Definition of chip and PIN in English:

chip and PIN

noun

mass noun
  • A way of paying for goods by debit or credit card whereby one enters one's personal identification number in an electronic device rather than signing a slip.

    • ‘Mr Ryan said Britain is targeting February 14 as the date when chip and PIN will be the only accepted form of credit card payment.’
    • ‘A similar effect has been observed following the introduction of chip and PIN credit cards, where ownership of the card and knowledge of the PIN is now almost always viewed as conclusive.’
    • ‘Banks and retailers hope the rollout of chip and PIN - the system to replace signatures with PINs for verifying payments - will further reduce fraud from lost, stolen or counterfeit credit cards.’

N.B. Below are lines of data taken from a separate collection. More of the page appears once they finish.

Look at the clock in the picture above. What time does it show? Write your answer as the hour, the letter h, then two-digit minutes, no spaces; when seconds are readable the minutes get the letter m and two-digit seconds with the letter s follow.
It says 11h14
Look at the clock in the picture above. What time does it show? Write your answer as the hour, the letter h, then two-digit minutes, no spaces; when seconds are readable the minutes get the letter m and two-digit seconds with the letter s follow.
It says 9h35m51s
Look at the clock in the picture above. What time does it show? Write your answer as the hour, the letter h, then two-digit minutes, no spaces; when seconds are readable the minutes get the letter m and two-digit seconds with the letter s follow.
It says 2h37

    • ‘It doesn't look likely that ATMs will all be modernised until every single credit and debit card in the UK is chip and PIN.’

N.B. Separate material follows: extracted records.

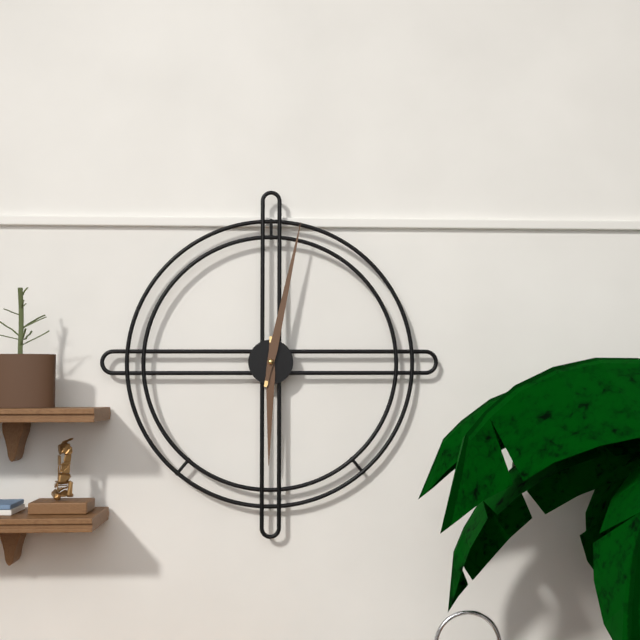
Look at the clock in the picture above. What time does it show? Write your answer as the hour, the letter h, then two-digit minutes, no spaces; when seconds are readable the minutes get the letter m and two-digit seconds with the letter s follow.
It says 6h02
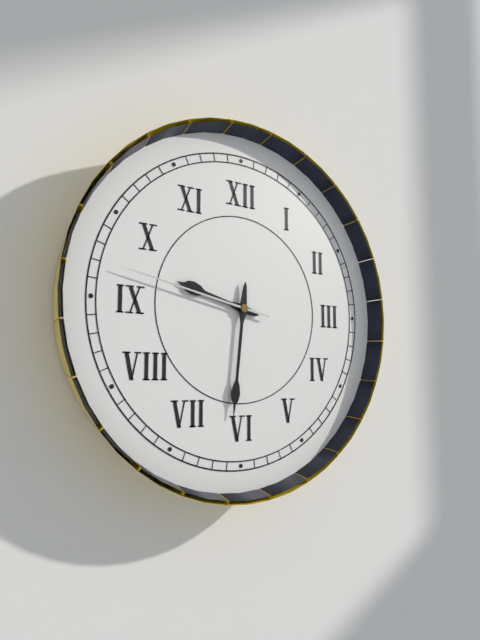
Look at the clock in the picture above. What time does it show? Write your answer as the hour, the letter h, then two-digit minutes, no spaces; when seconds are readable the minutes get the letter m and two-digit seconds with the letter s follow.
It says 9h31m47s
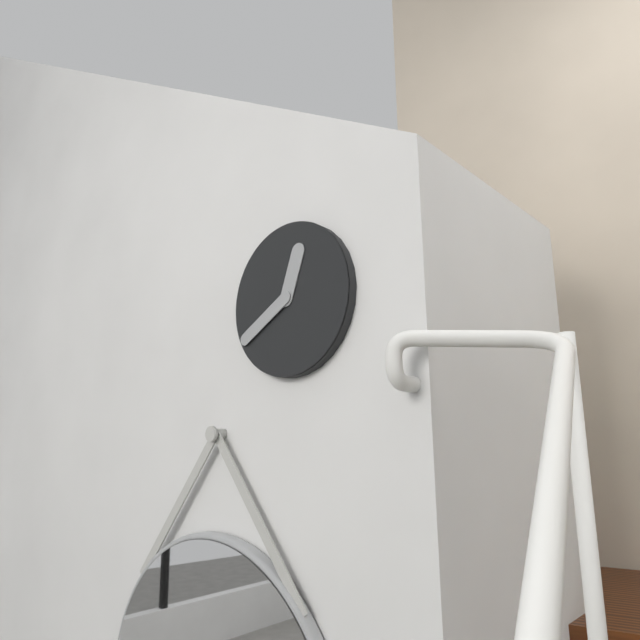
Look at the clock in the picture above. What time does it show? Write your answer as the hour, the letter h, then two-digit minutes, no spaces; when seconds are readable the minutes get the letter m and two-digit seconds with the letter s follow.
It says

    • ‘By the start of 2005, 90 per cent of the UK's 42 million cardholders should be using chip and PIN enabled cards.’
    • ‘The big rise is believed to be due to the fraudsters increasing their efforts while they still can, as chip and PIN (when fully rolled out) should improve card security measures.’
    • ‘However, a survey from software firm Retail Logic out earlier this week suggested that many retailers remain sceptical about the benefits of chip and PIN.’

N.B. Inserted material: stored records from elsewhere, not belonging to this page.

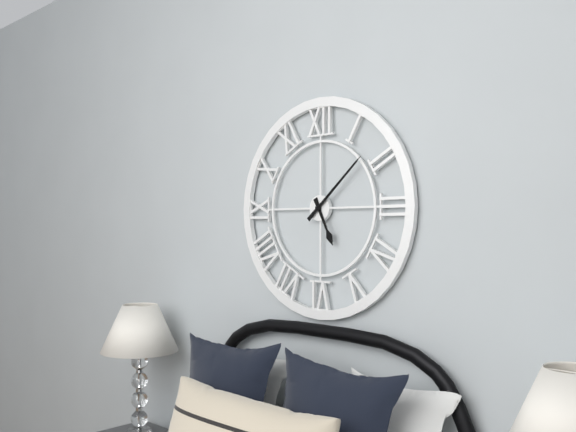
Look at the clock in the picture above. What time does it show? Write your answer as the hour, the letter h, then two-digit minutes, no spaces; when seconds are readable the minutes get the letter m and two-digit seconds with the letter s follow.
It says 5h08
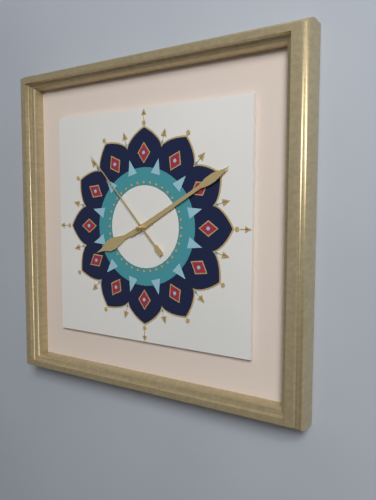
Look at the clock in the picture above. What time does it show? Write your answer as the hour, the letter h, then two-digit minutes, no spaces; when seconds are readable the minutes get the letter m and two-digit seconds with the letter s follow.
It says 8h10m53s
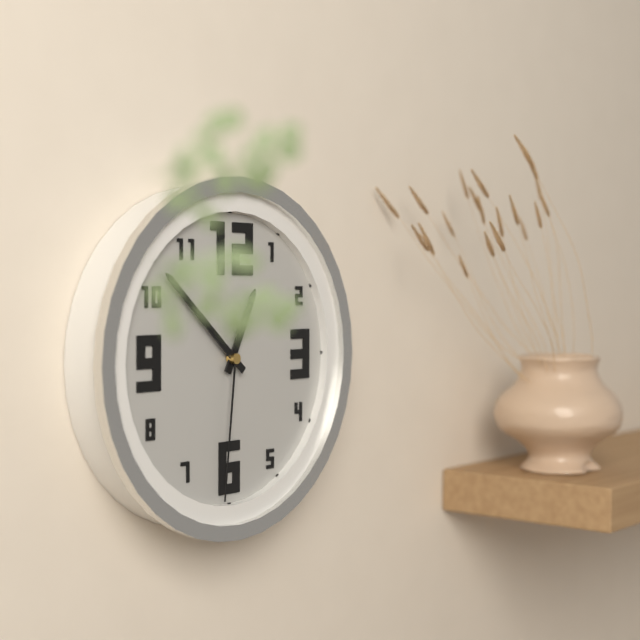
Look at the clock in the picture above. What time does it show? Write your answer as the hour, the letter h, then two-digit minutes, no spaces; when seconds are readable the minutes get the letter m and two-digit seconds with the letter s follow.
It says 12h52m31s
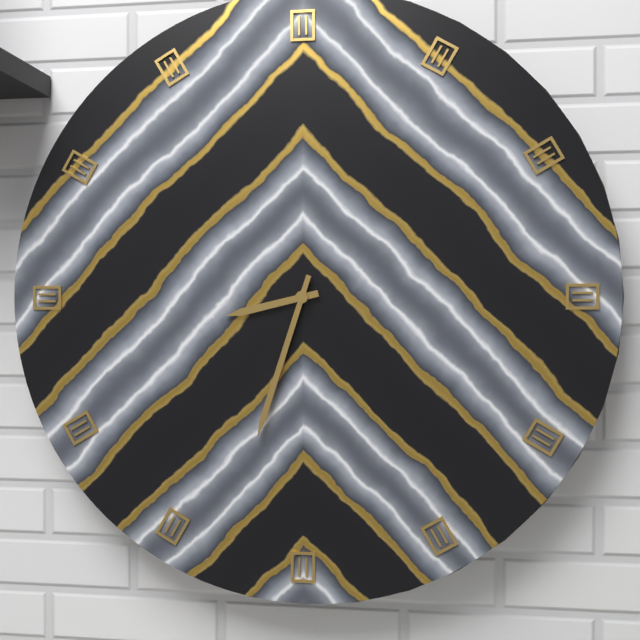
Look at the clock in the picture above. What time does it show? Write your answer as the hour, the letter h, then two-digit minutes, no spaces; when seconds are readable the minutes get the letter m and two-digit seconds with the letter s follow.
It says 8h33
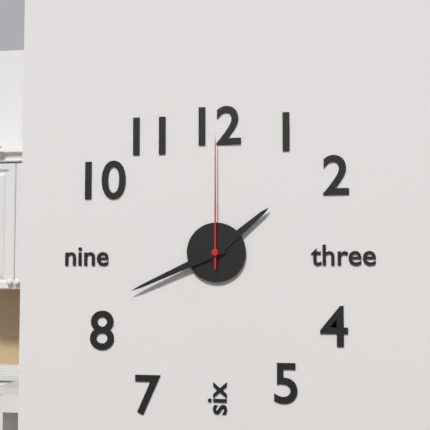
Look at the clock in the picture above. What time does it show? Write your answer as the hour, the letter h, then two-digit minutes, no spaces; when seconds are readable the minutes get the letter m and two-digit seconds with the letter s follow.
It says 1h41m00s
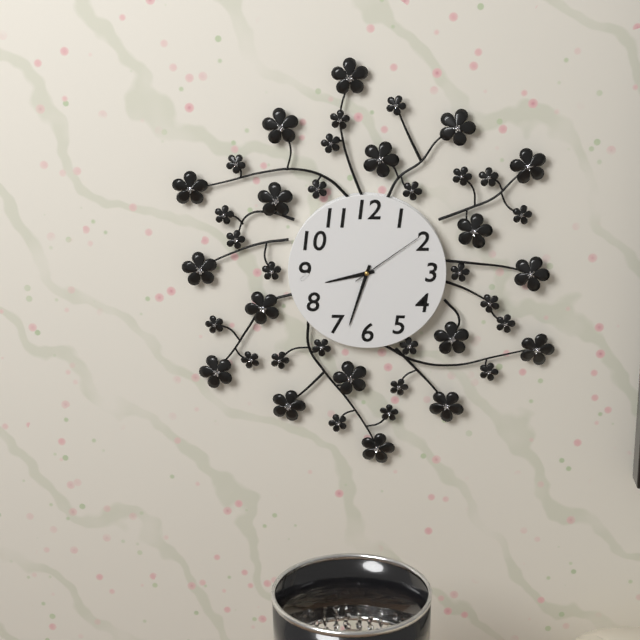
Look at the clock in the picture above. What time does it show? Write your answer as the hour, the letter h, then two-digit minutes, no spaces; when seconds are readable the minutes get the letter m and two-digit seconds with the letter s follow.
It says 8h33m09s
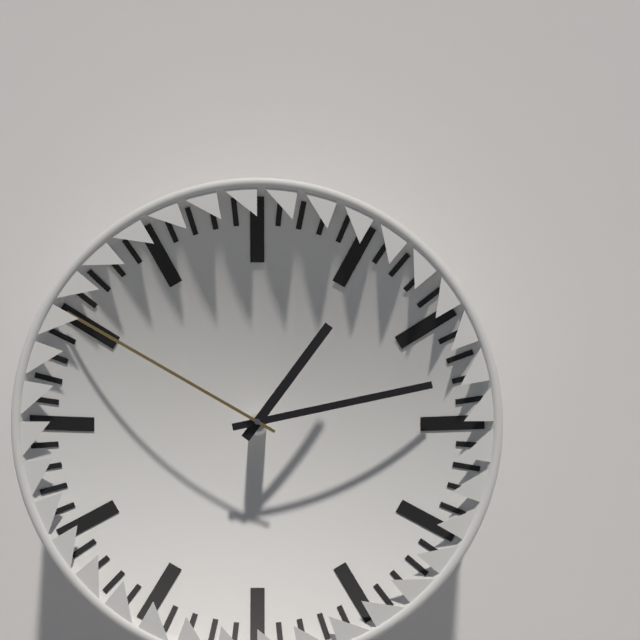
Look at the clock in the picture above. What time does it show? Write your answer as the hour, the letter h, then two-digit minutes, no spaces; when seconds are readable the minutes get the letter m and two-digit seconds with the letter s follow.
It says 1h13m50s
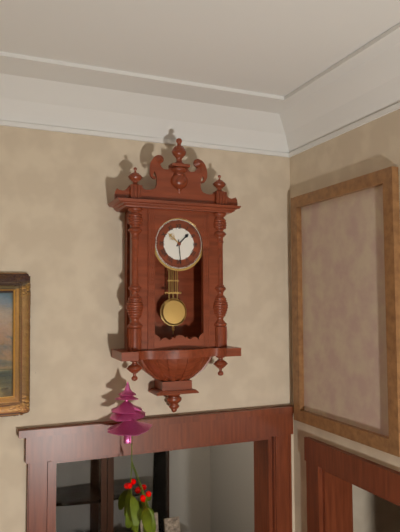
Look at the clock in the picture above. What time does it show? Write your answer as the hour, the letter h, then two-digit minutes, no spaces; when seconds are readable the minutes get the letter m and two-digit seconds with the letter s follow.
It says 1h29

    • ‘The rise is attributed to thieves increasing their illegal activity before the security benefits of chip and PIN are fully realised, says APACS, the UK payments association.’
    • ‘Tesco is one of the first UK retailers to embrace chip and PIN wholeheartedly and roll it out in all its stores.’
    • ‘The chip and PIN system is designed to guard against credit card fraud by requiring customers to tap in a four digit number - rather than signing a payment slip - when paying for their goods.’
    • ‘These are the issues that chip and PIN is being introduced to tackle: a cloned card is useless if it is not accompanied by the correct PIN.’
    • ‘The machines offer three different phones in return for cash or chip and PIN payments.’
    • ‘The new chip and PIN technology will all but eliminate counterfeit fraud, where cards are copied, or skimmed, and used in transactions around the globe, and the use of lost or stolen cards.’
    • ‘We are calling on the banks to do more to promote chip and PIN in the coming months.’
    • ‘The new chip and PIN credit card system could leave local businesses and retailers vulnerable to fraud bills because millions of customers still do not have their new cards.’
    • ‘Credit card fraudsters are expected to move to softer targets, such as Poland, Slovakia and Macedonia, once electronic chip and PIN cards arrive in Ireland.’
    • ‘Although most tills have been converted to chip and PIN, about a quarter have not, and those retailers are taking a risk.’
    • ‘Mr McKinnon said it was expected the first chip and PIN technologies for credit and debit card payments would be available in Ireland by 2003.’
    • ‘She added: ‘The fraudsters are never going to go away but chip and PIN is going to address the two biggest areas of fraud.’’
    • ‘It is also possible that the introduction of chip and PIN will result in an increase in identity fraud.’